The second counter assumption challenges the idea that the US and NATO alone can prevent a Taliban victory in Afghanistan. When we see the large budget deficits being run by almost all Western countries, we need to realize that problems like the Taliban in Afghanistan have been to be addressed by a large international coalition. This means spreading the economic costs among a greater number of players. Saudia Arabia, India, Indonesia, Malaysia, Turkey, Kuwait, the United Arab Emirates and Brazil are all countries that could contribute funds and/or technical resources to help with the type of massive development effort required in Afghanistan (but one that need not be excessively costly if the focus remains developing already extant local production and resources).

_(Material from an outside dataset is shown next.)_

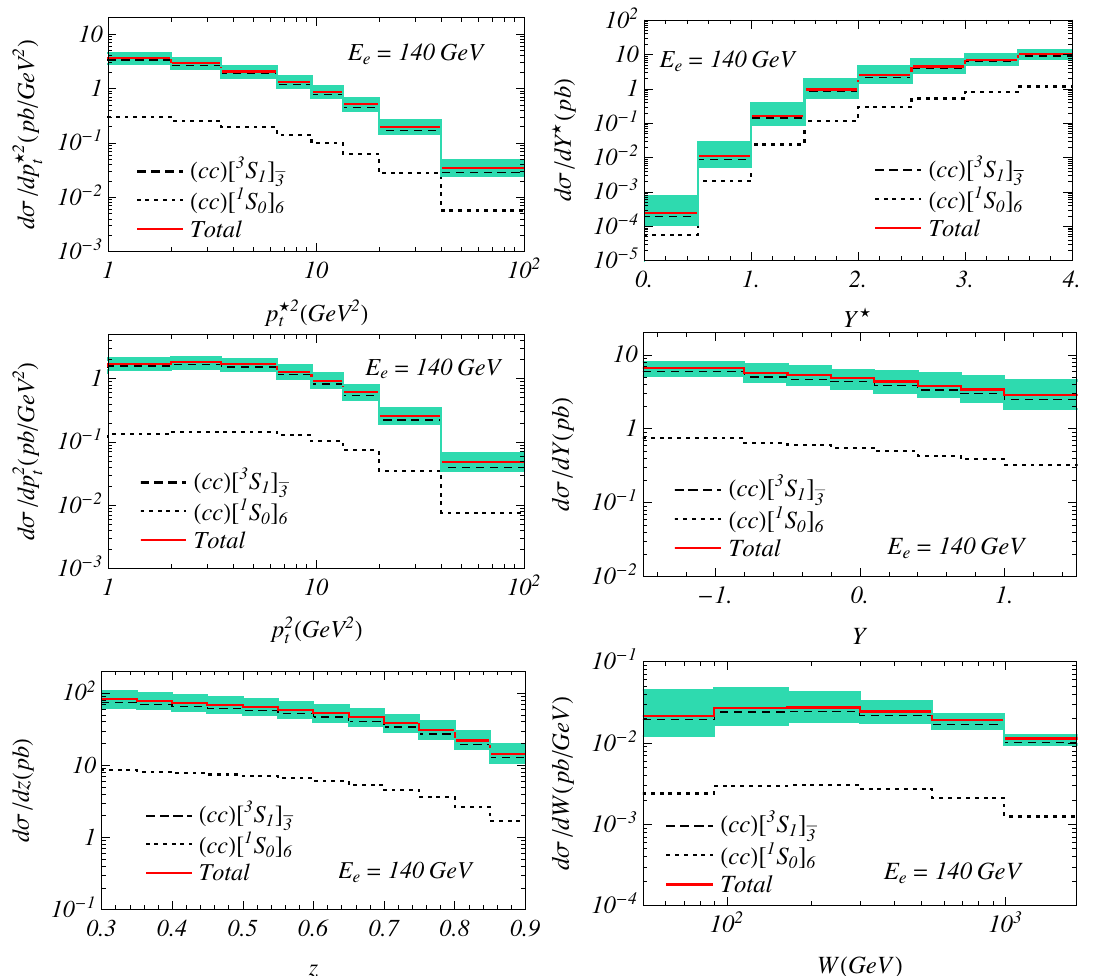
Figure 5 . The distributions of p 2 kinematic cuts of equation (3.1), corresponding to E e = 140 GeV. \ Total " denotes the sum of the contributions via ( cc )[ 3 S 1 ] (cid:22) 0 : 5 (cid:22) 0 to 2 (cid:22) 0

What is needed in Afghanistan is a larger vision. This vision could be addressed by a series of international conferences in which democratic countries - all of whom face threats from radical extremists such as the Taliban and al-Qa'ida - work to develop an international response to the problems of failed states or quasi-failed states like Afghanistan, Pakistan, Somalia, Yemen, the Democratic Republic of the Congo and many others.

"Winning" in Afghanistan does not mean the temporary defeat of the Taliban only to see it reemerge yet again to repress the Afghan people and provide a safe haven for organizations like al-Qa'ida. A Taliban victory in Afghanistan would be terribly destabilizing to Pakistan, which is experiencing separatist movements and its own Taliban threat. While military action is obviously important in preventing a Taliban victory, the Obama administration's should move beyond its focus on force levels to addressing the underlying causes of radical extremism in Afghanistan and elsewhere.

Defeating radical extremism is a long term project. The West needs to get used to that idea. Local populaces must be given hope in the future. Developing an international alliance of states with mutually shared goals and values, and, equally importantly, creating stakeholders among the local populations caught in the violent crossfire, is the only way to win this struggle.